[Opening DATASET CONTENT section]

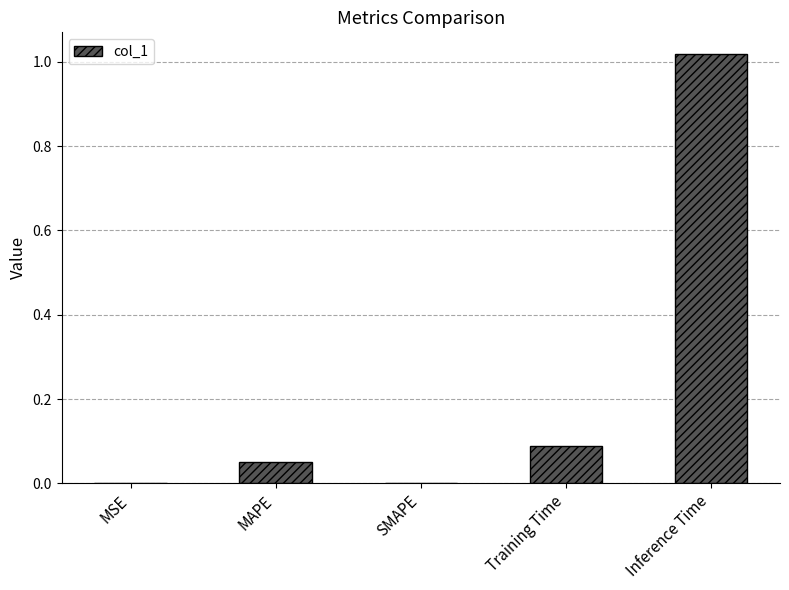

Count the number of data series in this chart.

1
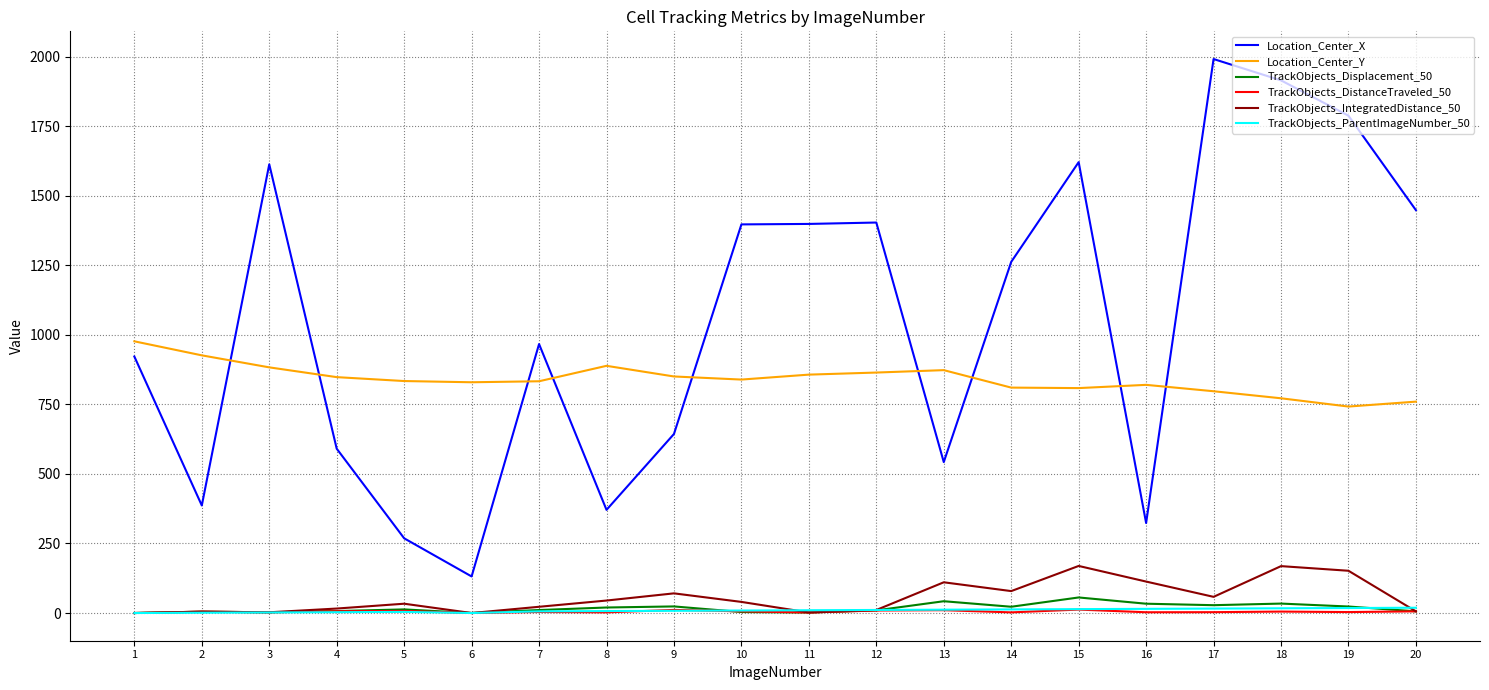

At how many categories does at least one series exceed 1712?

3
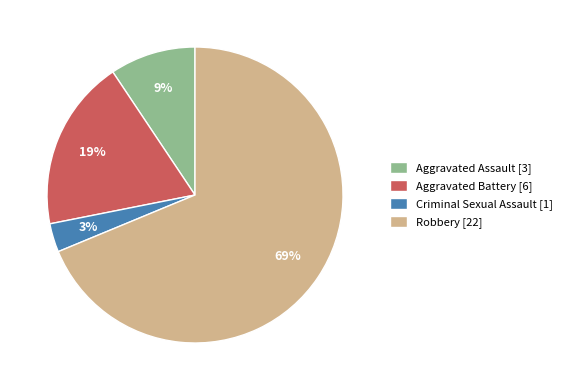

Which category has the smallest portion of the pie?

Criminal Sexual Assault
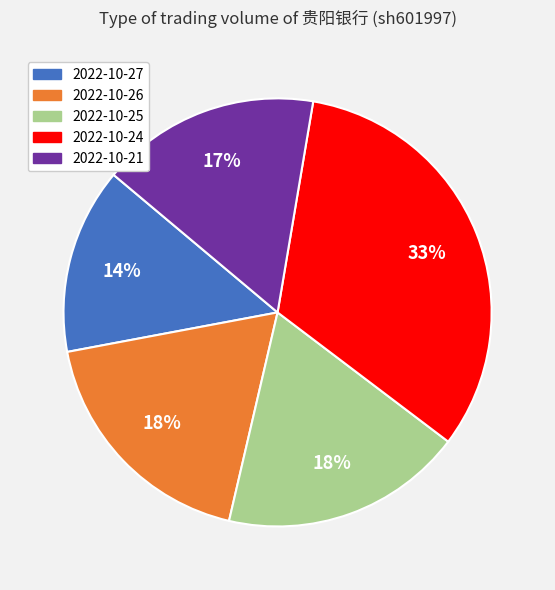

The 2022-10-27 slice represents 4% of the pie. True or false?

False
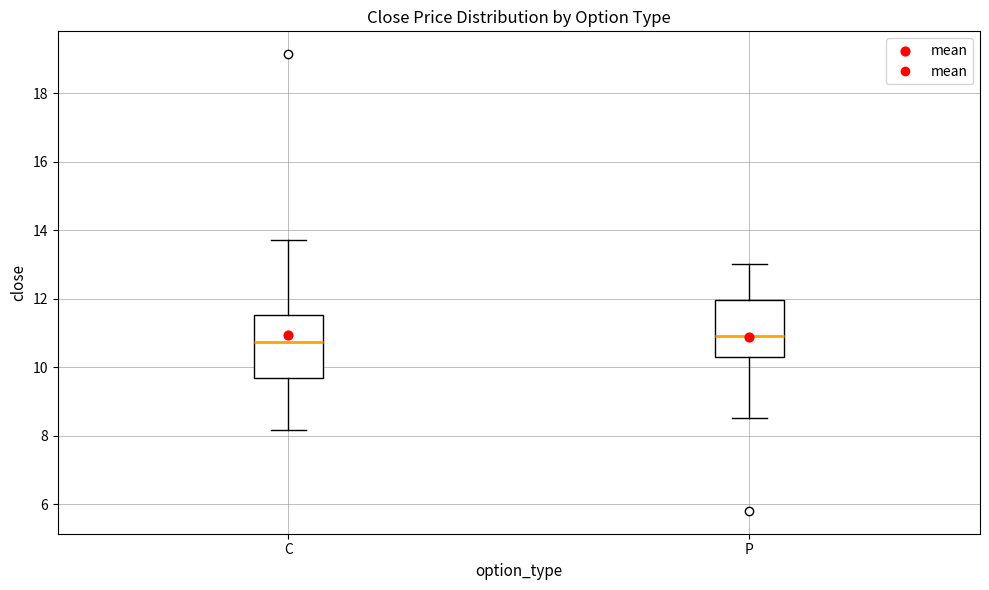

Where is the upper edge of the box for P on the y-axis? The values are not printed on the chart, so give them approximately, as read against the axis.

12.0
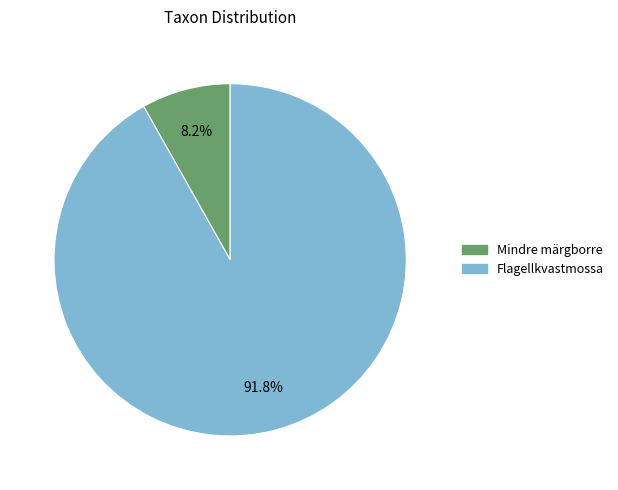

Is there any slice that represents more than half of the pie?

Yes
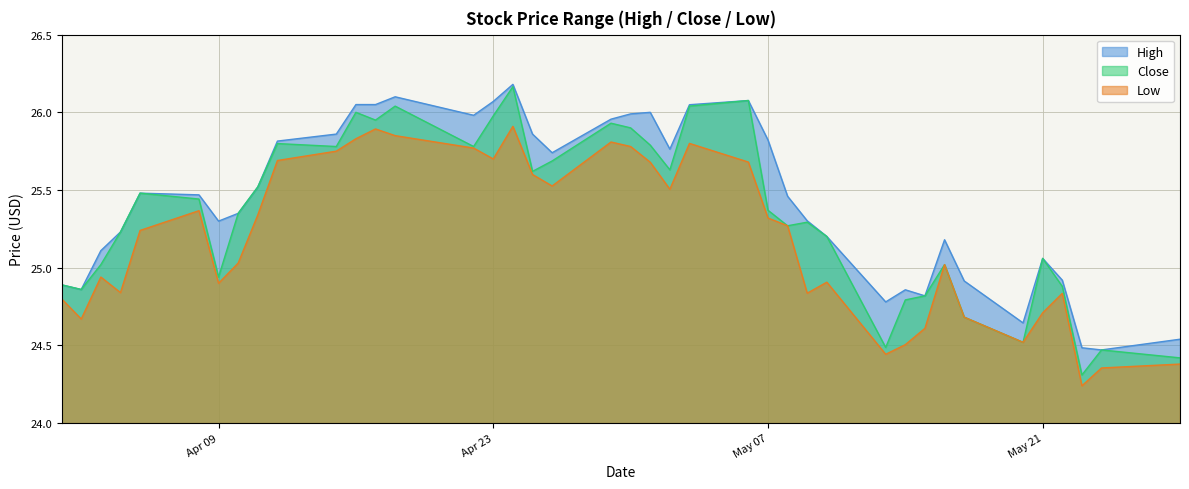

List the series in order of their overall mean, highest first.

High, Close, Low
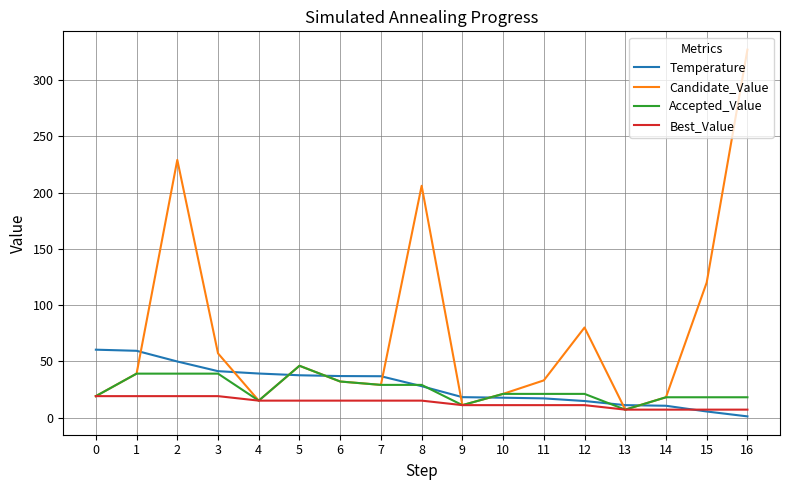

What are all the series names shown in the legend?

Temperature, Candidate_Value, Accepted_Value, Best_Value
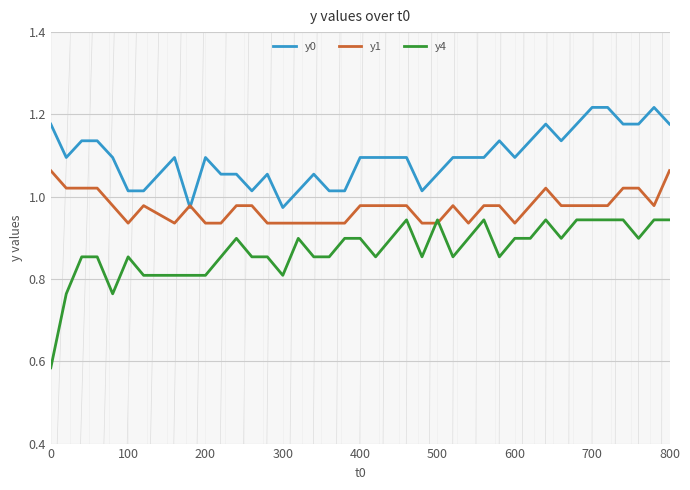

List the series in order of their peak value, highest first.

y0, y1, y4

[Closing DATASET CONTENT section]

**JOB**
Arrange every line of the material above as a numbered list, skipping blank lines and leaving out the pictures.

**ANSWER BOX**
1. Count the number of data series in this chart.
2. 1
3. At how many categories does at least one series exceed 1712?
4. 3
5. Which category has the smallest portion of the pie?
6. Criminal Sexual Assault
7. The 2022-10-27 slice represents 4% of the pie. True or false?
8. False
9. Where is the upper edge of the box for P on the y-axis? The values are not printed on the chart, so give them approximately, as read against the axis.
10. 12.0
11. Is there any slice that represents more than half of the pie?
12. Yes
13. List the series in order of their overall mean, highest first.
14. High, Close, Low
15. What are all the series names shown in the legend?
16. Temperature, Candidate_Value, Accepted_Value, Best_Value
17. List the series in order of their peak value, highest first.
18. y0, y1, y4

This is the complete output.